[Extracted page text data]

⟨

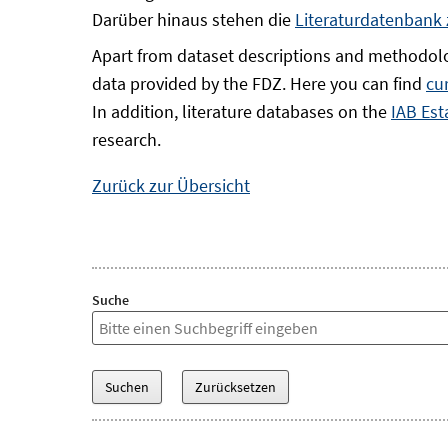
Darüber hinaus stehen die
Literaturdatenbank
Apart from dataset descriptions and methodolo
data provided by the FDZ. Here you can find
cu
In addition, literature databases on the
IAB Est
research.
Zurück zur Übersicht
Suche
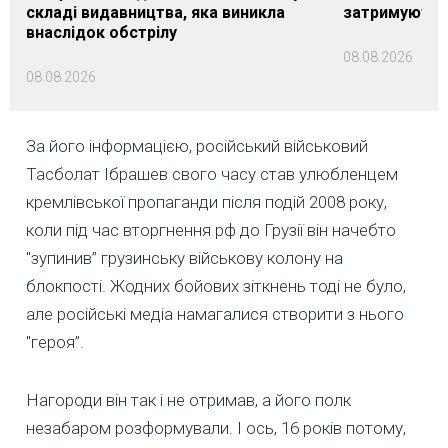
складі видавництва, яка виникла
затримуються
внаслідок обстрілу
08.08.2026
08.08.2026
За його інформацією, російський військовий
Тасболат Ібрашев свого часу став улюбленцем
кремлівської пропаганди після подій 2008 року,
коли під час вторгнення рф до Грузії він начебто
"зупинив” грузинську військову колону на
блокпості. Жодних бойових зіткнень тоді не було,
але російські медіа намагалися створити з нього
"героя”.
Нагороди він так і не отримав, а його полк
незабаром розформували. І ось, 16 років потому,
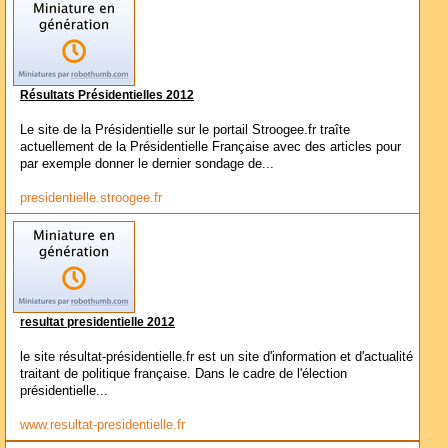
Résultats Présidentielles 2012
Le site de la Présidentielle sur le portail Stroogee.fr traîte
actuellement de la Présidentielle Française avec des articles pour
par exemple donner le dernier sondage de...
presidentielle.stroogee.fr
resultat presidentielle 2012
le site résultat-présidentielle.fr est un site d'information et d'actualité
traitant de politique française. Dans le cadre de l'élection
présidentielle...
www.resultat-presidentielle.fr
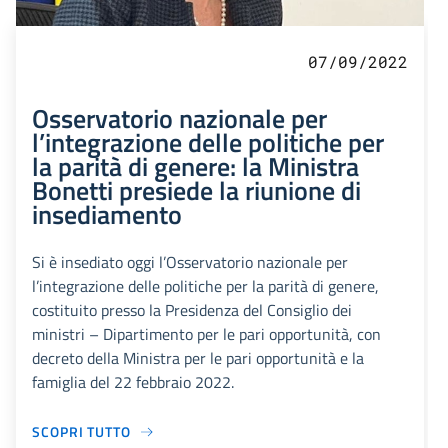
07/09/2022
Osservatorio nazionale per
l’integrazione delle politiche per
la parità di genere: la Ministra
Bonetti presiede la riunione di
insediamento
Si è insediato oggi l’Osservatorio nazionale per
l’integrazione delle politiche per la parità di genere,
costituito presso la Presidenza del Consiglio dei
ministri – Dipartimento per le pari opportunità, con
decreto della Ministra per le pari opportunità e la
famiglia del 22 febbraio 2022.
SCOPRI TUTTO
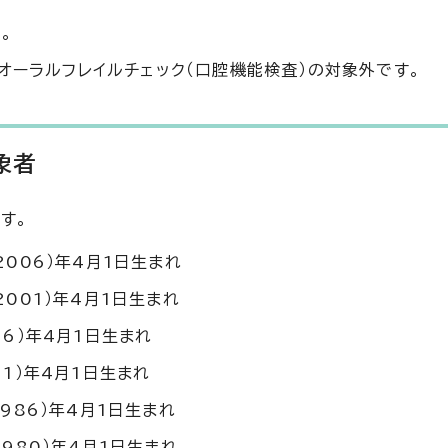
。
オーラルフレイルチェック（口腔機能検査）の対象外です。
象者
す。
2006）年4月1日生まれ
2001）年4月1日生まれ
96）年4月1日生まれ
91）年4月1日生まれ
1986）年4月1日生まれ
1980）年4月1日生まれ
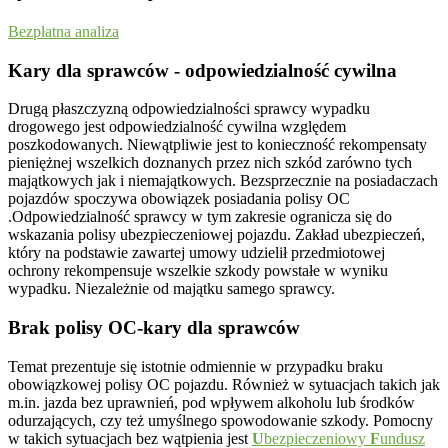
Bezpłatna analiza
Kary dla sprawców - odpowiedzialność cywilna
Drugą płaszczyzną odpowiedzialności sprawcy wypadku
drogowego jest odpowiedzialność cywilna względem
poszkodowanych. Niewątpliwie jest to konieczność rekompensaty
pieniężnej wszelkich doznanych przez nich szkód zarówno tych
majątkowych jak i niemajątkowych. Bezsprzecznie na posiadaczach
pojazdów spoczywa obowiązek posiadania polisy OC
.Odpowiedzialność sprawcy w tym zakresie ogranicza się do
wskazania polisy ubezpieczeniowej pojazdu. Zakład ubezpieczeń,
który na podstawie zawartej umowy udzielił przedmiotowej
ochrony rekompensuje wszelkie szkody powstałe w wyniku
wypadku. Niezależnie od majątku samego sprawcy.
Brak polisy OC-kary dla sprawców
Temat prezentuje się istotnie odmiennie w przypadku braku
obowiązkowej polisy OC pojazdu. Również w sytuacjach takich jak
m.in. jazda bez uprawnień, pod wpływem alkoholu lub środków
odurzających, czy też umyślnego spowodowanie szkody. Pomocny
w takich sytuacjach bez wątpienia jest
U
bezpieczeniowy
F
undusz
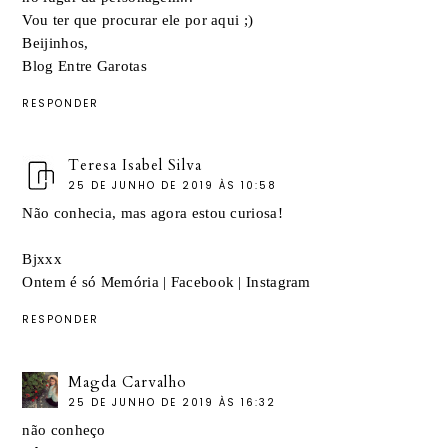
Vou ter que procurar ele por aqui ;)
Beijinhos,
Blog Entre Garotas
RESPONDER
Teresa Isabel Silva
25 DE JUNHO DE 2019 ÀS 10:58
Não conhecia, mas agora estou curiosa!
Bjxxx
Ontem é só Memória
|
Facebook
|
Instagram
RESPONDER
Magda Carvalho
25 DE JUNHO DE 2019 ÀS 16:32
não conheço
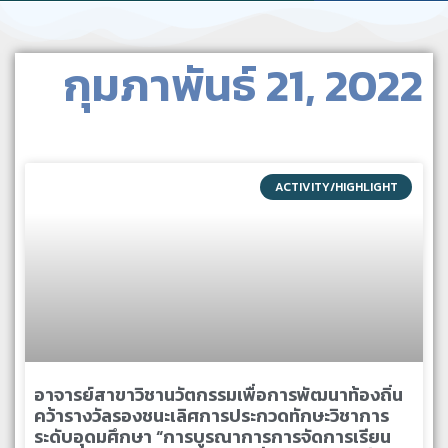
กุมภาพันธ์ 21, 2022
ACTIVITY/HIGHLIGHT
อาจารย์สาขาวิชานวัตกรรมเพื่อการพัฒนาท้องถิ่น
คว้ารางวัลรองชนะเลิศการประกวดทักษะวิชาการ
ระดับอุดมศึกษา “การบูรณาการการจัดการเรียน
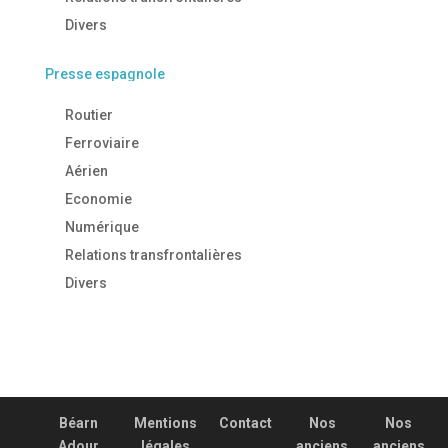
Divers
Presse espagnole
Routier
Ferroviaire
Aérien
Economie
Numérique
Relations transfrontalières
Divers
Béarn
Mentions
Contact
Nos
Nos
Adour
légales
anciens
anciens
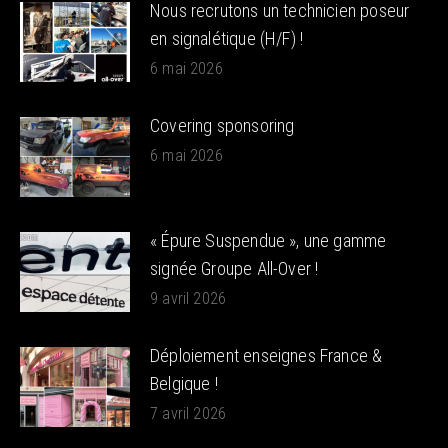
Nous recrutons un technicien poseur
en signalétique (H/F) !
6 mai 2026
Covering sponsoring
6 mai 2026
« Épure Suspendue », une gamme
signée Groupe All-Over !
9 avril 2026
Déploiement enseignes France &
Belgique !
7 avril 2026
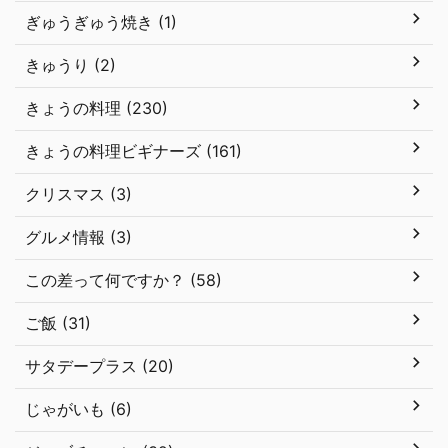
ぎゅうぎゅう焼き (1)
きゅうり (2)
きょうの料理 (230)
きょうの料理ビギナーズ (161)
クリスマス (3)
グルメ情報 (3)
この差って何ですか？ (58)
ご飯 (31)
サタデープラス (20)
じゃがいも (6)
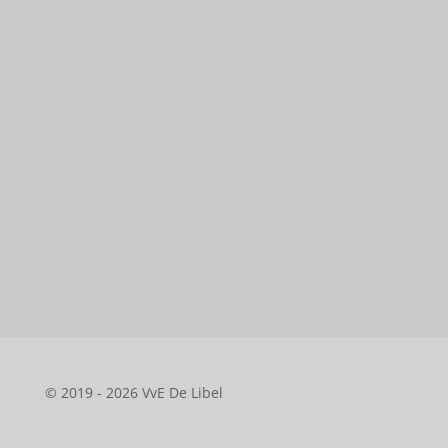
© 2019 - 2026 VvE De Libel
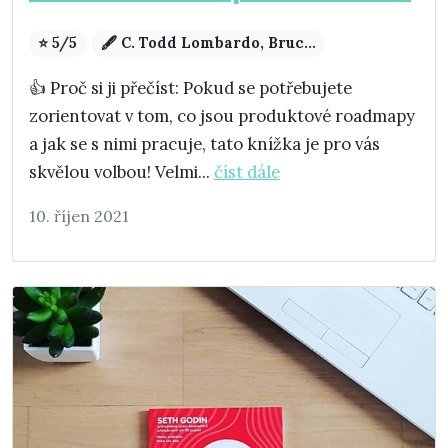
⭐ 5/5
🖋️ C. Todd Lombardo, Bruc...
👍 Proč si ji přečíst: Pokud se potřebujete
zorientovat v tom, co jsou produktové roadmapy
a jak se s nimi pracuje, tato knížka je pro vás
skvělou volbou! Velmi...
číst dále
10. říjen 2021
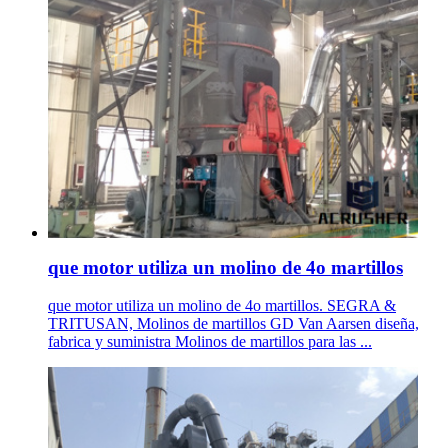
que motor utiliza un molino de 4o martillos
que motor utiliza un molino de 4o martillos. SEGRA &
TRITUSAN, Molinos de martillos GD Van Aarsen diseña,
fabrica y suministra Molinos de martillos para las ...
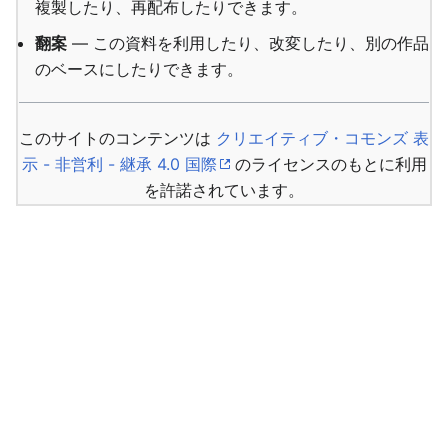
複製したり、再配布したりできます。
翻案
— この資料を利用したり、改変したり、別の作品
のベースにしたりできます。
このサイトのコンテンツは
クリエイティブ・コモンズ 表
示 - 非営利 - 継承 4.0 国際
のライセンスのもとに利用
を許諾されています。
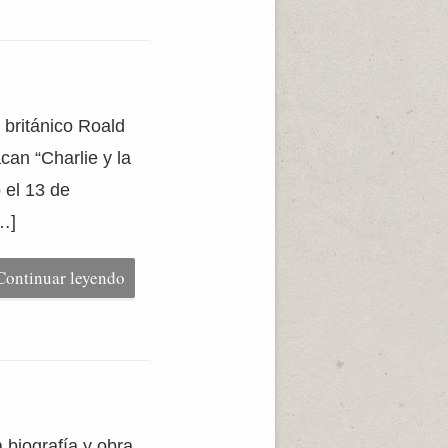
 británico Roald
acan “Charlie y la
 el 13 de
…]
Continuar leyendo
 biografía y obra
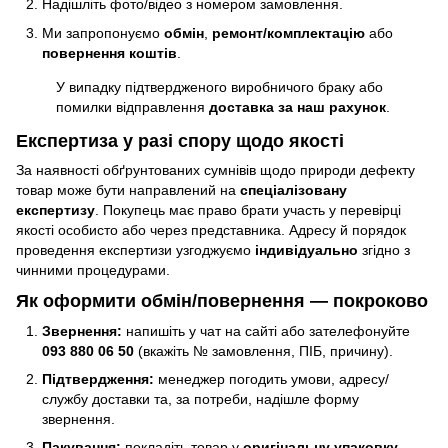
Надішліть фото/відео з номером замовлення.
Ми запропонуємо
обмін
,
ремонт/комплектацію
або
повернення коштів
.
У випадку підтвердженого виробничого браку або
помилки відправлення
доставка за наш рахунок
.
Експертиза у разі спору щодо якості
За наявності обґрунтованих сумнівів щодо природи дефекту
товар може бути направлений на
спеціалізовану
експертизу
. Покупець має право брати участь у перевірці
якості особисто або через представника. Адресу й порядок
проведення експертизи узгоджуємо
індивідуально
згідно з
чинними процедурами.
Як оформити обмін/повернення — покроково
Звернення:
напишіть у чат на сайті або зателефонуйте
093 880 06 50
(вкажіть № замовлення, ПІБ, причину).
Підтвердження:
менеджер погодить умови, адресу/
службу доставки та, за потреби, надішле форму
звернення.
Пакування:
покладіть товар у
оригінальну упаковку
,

⟩

◆ Brief: Set the records down again exactly as given, and leave the pictures out.

◆ Written response:
Darüber hinaus stehen die
Literaturdatenbank
Apart from dataset descriptions and methodolo
data provided by the FDZ. Here you can find
cu
In addition, literature databases on the
IAB Est
research.
Zurück zur Übersicht
Suche
складі видавництва, яка виникла
затримуються
внаслідок обстрілу
08.08.2026
08.08.2026
За його інформацією, російський військовий
Тасболат Ібрашев свого часу став улюбленцем
кремлівської пропаганди після подій 2008 року,
коли під час вторгнення рф до Грузії він начебто
"зупинив” грузинську військову колону на
блокпості. Жодних бойових зіткнень тоді не було,
але російські медіа намагалися створити з нього
"героя”.
Нагороди він так і не отримав, а його полк
незабаром розформували. І ось, 16 років потому,
Résultats Présidentielles 2012
Le site de la Présidentielle sur le portail Stroogee.fr traîte
actuellement de la Présidentielle Française avec des articles pour
par exemple donner le dernier sondage de...
presidentielle.stroogee.fr
resultat presidentielle 2012
le site résultat-présidentielle.fr est un site d'information et d'actualité
traitant de politique française. Dans le cadre de l'élection
présidentielle...
www.resultat-presidentielle.fr
07/09/2022
Osservatorio nazionale per
l’integrazione delle politiche per
la parità di genere: la Ministra
Bonetti presiede la riunione di
insediamento
Si è insediato oggi l’Osservatorio nazionale per
l’integrazione delle politiche per la parità di genere,
costituito presso la Presidenza del Consiglio dei
ministri – Dipartimento per le pari opportunità, con
decreto della Ministra per le pari opportunità e la
famiglia del 22 febbraio 2022.
SCOPRI TUTTO
。
オーラルフレイルチェック（口腔機能検査）の対象外です。
象者
す。
2006）年4月1日生まれ
2001）年4月1日生まれ
96）年4月1日生まれ
91）年4月1日生まれ
1986）年4月1日生まれ
1980）年4月1日生まれ
Bezpłatna analiza
Kary dla sprawców - odpowiedzialność cywilna
Drugą płaszczyzną odpowiedzialności sprawcy wypadku
drogowego jest odpowiedzialność cywilna względem
poszkodowanych. Niewątpliwie jest to konieczność rekompensaty
pieniężnej wszelkich doznanych przez nich szkód zarówno tych
majątkowych jak i niemajątkowych. Bezsprzecznie na posiadaczach
pojazdów spoczywa obowiązek posiadania polisy OC
.Odpowiedzialność sprawcy w tym zakresie ogranicza się do
wskazania polisy ubezpieczeniowej pojazdu. Zakład ubezpieczeń,
który na podstawie zawartej umowy udzielił przedmiotowej
ochrony rekompensuje wszelkie szkody powstałe w wyniku
wypadku. Niezależnie od majątku samego sprawcy.
Brak polisy OC-kary dla sprawców
Temat prezentuje się istotnie odmiennie w przypadku braku
obowiązkowej polisy OC pojazdu. Również w sytuacjach takich jak
m.in. jazda bez uprawnień, pod wpływem alkoholu lub środków
odurzających, czy też umyślnego spowodowanie szkody. Pomocny
w takich sytuacjach bez wątpienia jest
U
bezpieczeniowy
F
undusz
Vou ter que procurar ele por aqui ;)
Beijinhos,
Blog Entre Garotas
RESPONDER
Teresa Isabel Silva
25 DE JUNHO DE 2019 ÀS 10:58
Não conhecia, mas agora estou curiosa!
Bjxxx
Ontem é só Memória
|
Facebook
|
Instagram
RESPONDER
Magda Carvalho
25 DE JUNHO DE 2019 ÀS 16:32
não conheço
กุมภาพันธ์ 21, 2022
ACTIVITY/HIGHLIGHT
อาจารย์สาขาวิชานวัตกรรมเพื่อการพัฒนาท้องถิ่น
คว้ารางวัลรองชนะเลิศการประกวดทักษะวิชาการ
ระดับอุดมศึกษา “การบูรณาการการจัดการเรียน
Divers
Presse espagnole
Routier
Ferroviaire
Aérien
Economie
Numérique
Relations transfrontalières
Divers
Béarn
Mentions
Contact
Nos
Nos
Adour
légales
anciens
anciens
Nous recrutons un technicien poseur
en signalétique (H/F) !
6 mai 2026
Covering sponsoring
6 mai 2026
« Épure Suspendue », une gamme
signée Groupe All-Over !
9 avril 2026
Déploiement enseignes France &
Belgique !
7 avril 2026
ぎゅうぎゅう焼き (1)
きゅうり (2)
きょうの料理 (230)
きょうの料理ビギナーズ (161)
クリスマス (3)
グルメ情報 (3)
この差って何ですか？ (58)
ご飯 (31)
サタデープラス (20)
じゃがいも (6)
© 2019 - 2026 VvE De Libel
⭐ 5/5
🖋️ C. Todd Lombardo, Bruc...
👍 Proč si ji přečíst: Pokud se potřebujete
zorientovat v tom, co jsou produktové roadmapy
a jak se s nimi pracuje, tato knížka je pro vás
skvělou volbou! Velmi...
číst dále
10. říjen 2021
que motor utiliza un molino de 4o martillos
que motor utiliza un molino de 4o martillos. SEGRA &
TRITUSAN, Molinos de martillos GD Van Aarsen diseña,
fabrica y suministra Molinos de martillos para las ...
複製したり、再配布したりできます。
翻案
— この資料を利用したり、改変したり、別の作品
のベースにしたりできます。
このサイトのコンテンツは
クリエイティブ・コモンズ 表
示 - 非営利 - 継承 4.0 国際
のライセンスのもとに利用
を許諾されています。
 británico Roald
acan “Charlie y la
 el 13 de
…]
Continuar leyendo
 biografía y obra
Надішліть фото/відео з номером замовлення.
Ми запропонуємо
обмін
,
ремонт/комплектацію
або
повернення коштів
.
У випадку підтвердженого виробничого браку або
помилки відправлення
доставка за наш рахунок
.
Експертиза у разі спору щодо якості
За наявності обґрунтованих сумнівів щодо природи дефекту
товар може бути направлений на
спеціалізовану
експертизу
. Покупець має право брати участь у перевірці
якості особисто або через представника. Адресу й порядок
проведення експертизи узгоджуємо
індивідуально
згідно з
чинними процедурами.
Як оформити обмін/повернення — покроково
Звернення:
напишіть у чат на сайті або зателефонуйте
093 880 06 50
(вкажіть № замовлення, ПІБ, причину).
Підтвердження:
менеджер погодить умови, адресу/
службу доставки та, за потреби, надішле форму
звернення.
Пакування:
покладіть товар у
оригінальну упаковку
,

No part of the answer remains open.